------ SELECTED EXCERPT

Despite strong macroeconomic conditions overall, especially in the U.S., there have been lingering financial and psychological effects from December’s volatility. Not only did the fluctuating markets hurt the bottom lines of market-sensitive sectors like fixed-income securities (which virtually all investment banks took a hit on in the fourth quarter), but it triggered very real anxieties about the overall direction and near-term outlook for the global economy.

Of course, despite commonalities in the costs cuts and layoffs seen across the investment banking sector, each of the financial institutions that have taken such measures are facing circumstances unique to them. Goldman Sachs—the only major U.S.-headquartered bank to weighing such cutbacks—is in the midst of an executive review of its operations and has seen its commodities-trading revenues decline in recent years, according to the Wall Street Journal, which first reported the news of the commodities trading cuts. (A spokesman for Goldman Sachs tells Fortune that the bank is “conducting business reviews across the firm” but has “reached no conclusions.”)

------------

### TASK INSTRUCTIONS
A) In one to three sentences, explain what circumstances unique to Goldman Sachs the passage on investment bank cutbacks gives as the context for its weighing of cuts.
B) Continue the passage on investment bank cutbacks from where it stops.

------ DATASET ROWS

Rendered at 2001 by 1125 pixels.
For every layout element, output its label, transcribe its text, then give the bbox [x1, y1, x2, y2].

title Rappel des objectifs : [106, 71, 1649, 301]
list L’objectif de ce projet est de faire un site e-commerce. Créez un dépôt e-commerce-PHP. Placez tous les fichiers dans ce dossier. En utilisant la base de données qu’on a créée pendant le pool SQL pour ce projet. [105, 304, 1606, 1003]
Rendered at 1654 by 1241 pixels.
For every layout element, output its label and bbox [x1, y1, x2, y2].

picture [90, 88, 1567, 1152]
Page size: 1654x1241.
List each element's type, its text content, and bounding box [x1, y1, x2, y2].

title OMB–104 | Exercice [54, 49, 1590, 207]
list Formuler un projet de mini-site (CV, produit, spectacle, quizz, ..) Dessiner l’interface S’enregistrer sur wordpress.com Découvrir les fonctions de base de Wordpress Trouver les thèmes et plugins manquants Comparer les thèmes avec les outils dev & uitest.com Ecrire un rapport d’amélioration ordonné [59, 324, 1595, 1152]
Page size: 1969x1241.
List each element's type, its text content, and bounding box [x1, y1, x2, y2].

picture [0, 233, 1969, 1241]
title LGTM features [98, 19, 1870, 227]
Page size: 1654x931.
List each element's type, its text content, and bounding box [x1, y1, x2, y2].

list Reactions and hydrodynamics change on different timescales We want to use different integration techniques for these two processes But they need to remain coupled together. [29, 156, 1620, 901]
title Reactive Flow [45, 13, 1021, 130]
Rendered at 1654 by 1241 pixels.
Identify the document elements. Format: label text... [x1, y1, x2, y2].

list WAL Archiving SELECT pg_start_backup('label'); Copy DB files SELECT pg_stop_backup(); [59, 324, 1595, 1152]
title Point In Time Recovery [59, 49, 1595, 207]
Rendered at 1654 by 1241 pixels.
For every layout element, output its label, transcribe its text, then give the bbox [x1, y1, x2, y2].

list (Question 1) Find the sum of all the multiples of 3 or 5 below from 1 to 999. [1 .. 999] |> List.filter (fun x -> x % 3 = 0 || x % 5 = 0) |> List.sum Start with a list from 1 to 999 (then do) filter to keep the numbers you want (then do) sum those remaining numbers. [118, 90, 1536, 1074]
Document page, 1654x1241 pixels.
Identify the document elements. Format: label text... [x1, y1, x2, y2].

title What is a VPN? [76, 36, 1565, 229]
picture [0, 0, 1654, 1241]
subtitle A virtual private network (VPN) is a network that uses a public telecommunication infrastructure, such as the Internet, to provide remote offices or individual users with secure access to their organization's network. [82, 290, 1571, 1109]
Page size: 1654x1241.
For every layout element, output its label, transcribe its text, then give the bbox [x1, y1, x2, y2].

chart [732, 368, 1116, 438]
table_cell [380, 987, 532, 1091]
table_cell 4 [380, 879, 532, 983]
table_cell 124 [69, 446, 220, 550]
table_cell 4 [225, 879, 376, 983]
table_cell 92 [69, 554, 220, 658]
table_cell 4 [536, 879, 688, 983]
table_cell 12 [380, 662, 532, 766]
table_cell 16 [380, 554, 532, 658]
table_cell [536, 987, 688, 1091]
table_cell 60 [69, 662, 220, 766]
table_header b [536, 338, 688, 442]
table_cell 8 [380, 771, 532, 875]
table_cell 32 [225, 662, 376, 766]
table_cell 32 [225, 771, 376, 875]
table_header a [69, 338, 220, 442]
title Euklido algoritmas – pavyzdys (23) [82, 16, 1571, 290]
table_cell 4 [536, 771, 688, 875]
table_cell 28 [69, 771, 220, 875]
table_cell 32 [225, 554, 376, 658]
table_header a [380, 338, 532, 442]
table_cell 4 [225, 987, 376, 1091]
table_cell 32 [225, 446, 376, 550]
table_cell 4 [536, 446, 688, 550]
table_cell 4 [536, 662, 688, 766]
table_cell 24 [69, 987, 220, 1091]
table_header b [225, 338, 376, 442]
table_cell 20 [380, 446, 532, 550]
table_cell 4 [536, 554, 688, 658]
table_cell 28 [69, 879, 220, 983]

------------

### RESPONSES TO THE EXERCISE
A) Goldman Sachs is in the middle of an executive review of its operations. Its commodities-trading revenues have also declined in recent years, according to the Wall Street Journal.

B)
The other, more Eurocentric banks—which are less insulated by a comparatively soaring U.S. economy—have their own sets of challenges to confront. London-based HSBC reportedly has an eye on protecting its shareholder dividend, while Paris-based Société Générale has been hurt by market conditions as well as the fallout from the more than $1.3 billion in fines it agreed to pay U.S. regulators in November for violating economic sanctions. Frankfurt-based Deutsche Bank is also seeking to control costs as it deals with market headwinds and regulatory scrutiny that have pummeled its stock and prompted fervent speculation of a merger with fellow German lender Commerzbank. (Representatives for HSBC did not return requests for comment and a spokeswoman for Deutsche Bank declined to comment. A spokesman for Société Générale says the bank has yet to discuss layoffs and is currently reviewing its activities.)

Paris-based BNP Paribas, meanwhile, was also hit hard by the end-of-year market volatility and has raised its annual cost savings target to 3.3 billion euro by 2020. A BNP spokeswoman acknowledged that the company’s investment banking business “was impacted by the volatility at the end of the year” but says the bank has yet to consider layoffs as a response.

Rather, she says BNP Paribas is pursuing cost-cutting initiatives focused on “streamlining IT organizations, reinforcing functions by using artificial intelligence and realizing our real estate costs,” as well as a “digital transformation” of its customer-facing retail banking business.

BNP Paribas, like Goldman Sachs and Société Générale, remains noncommittal on whether it will resort to layoffs in the future. Given broader concerns about the macroeconomic picture globally—and a feeling that things will only slow down moving forward—this round of belt-tightening could only be the start for the banking powerhouses of the world.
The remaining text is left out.